Summertime is full of outdoor activities. Chances are, you will find yourself out in the sun. No matter how hard you try, you probably won’t apply enough sunblock. You know you are supposed to, but you get busy. You fall asleep. You swim. You eat. We get it. Sunblock isn’t always on the top of your priority list. Well, without that constant protection, getting a sunburn is inevitable (kind of like grabbing a Cinnabon at the airport)! Typically, you will end up with a first degree burn. They are painful, but not life threatening. All of your treatment for a typical sunburn will be aimed at cooling the burn down and getting some pain relief. So, what can you do?
The #1 thing you need to do is to cool off the burn. Taking a cold shower for about 20-minutes will be helpful, but it’s not a long term solution, and not everybody has access to an immediate shower. Most people have aloe hiding in their medicine cabinet and that is a good choice, too. It will cool off the burn and, if it is infused with lidocaine, may offer some pain relief. Another pain relief option is to take “over the counter” Tylenol (Acetaminophen) as directed on the packaging. You can’t stay in the shower or bath all day, and what if you don’t have aloe? Here are a couple of things that can help heal your skin.
There has long been a debate about egg-whites. Egg whites are made mostly of water (90%) and proteins (10%), and if the eggs are refrigerated, they will cool the area. It is important to remember to NEVER use egg whites on 2nd or 3rd degree burns. There is a potential for infection (salmonella, although the National Safety Council states that the risk is very small, and other bacteria that may get trapped in egg white covering), so you don’t want to use egg whites on any broken skin. This treatment isn’t without controversy. We know plenty of people who swear by the egg white remedy, saying is relieves pain and redness quicker than any other treatment.
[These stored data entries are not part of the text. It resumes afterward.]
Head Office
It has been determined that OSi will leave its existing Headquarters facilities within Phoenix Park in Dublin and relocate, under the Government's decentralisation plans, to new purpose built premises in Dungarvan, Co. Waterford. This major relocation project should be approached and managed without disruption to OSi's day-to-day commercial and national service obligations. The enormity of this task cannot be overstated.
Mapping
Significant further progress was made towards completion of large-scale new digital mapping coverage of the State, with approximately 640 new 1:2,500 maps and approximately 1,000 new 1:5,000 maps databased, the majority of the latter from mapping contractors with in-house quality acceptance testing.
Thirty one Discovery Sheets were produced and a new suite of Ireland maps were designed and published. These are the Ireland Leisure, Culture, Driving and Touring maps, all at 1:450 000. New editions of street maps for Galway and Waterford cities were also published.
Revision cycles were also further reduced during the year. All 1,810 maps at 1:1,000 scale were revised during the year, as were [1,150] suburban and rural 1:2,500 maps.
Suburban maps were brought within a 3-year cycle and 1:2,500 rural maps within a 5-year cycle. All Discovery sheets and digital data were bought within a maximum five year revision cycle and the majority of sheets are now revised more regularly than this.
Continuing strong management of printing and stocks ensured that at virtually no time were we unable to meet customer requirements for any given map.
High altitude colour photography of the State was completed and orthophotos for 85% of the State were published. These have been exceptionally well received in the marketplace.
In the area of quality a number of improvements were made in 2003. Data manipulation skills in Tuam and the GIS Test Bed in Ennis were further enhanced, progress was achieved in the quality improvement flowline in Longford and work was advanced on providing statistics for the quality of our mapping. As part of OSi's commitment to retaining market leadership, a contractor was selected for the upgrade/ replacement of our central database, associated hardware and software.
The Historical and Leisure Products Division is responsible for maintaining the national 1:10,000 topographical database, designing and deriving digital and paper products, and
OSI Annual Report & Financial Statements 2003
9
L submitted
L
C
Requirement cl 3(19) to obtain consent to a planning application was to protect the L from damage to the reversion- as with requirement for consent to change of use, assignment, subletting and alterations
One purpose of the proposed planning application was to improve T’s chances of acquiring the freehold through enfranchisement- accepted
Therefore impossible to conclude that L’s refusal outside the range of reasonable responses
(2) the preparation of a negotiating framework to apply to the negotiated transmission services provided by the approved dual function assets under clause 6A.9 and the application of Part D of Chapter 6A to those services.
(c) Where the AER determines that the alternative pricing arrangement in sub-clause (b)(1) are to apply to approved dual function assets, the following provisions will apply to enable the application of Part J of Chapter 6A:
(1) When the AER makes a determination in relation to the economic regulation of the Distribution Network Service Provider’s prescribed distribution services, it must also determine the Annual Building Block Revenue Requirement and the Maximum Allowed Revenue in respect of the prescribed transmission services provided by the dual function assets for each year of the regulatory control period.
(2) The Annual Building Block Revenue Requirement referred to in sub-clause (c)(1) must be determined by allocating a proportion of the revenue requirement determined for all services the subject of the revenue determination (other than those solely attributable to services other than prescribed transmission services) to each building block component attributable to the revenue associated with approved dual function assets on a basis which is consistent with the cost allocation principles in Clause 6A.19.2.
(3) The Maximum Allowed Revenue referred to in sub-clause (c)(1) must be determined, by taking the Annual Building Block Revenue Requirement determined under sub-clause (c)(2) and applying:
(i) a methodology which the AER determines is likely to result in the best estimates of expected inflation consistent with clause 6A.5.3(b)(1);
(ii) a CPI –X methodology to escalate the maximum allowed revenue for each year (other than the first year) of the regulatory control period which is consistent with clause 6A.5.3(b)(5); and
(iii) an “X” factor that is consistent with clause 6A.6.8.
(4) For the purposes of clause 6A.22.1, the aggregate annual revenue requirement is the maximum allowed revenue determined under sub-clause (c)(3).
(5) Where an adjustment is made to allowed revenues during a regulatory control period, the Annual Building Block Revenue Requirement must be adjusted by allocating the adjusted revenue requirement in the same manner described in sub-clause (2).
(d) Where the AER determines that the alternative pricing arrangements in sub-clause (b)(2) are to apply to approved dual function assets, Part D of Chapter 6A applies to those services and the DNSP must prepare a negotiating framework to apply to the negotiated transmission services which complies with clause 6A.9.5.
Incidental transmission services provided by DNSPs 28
The flip-side of that argument is that egg whites can also “trap in” the heat of the burn and draw out moisture which can make the situation worse. Personally, we see no harm in trying out this home remedy on 1st degree burns (meaning no blistering or broken skin), but we would pass on putting egg whites on 2nd or 3rd degree burns. If you choose to use them, crack open the eggs and separate the egg whites from the egg yolk. Place the egg whites on the burn and leave them there for 20-minutes. We recommend washing them off after the 20-minute mark with cool water.
Another home remedy is raw honey. Yes, that good ole’ bee vomit can be used to treat a ton of things like burns, peptic ulcers, gastroenteritis, and infections. Honey has a “slow-release” antiseptic effect that does not harm healthy tissue. Honey has anti-microbial properties that can be used on open wounds, so it is safe to use honey to treat even 2nd and 3rd degree burns. Studies have shown that honey can reduce pain and scarring. It even stimulates new, healthy skin, to grow. We haven’t heard of the redness of a sunburn fading as quickly from honey as it does with egg-whites, but raw honey has amazing healing potential. It is now used in hospitals to treat burns, wounds and even ulcers. If you decide to use honey, make sure it is raw and not the typical processed honey you find on most shelves. You want active, organic healing to take place and that won’t happen if the honey is overly processed.
So, there you have it. You can treat your sunburn with stuff you have right in your own pantry or refrigerator! Who knew? Next time you spend a little extra time in the sun, head to the kitchen instead of the medicine cabinet. Chances are you will be happier with the results, and you can grab yourself a snack while you are there. Bon Appétit!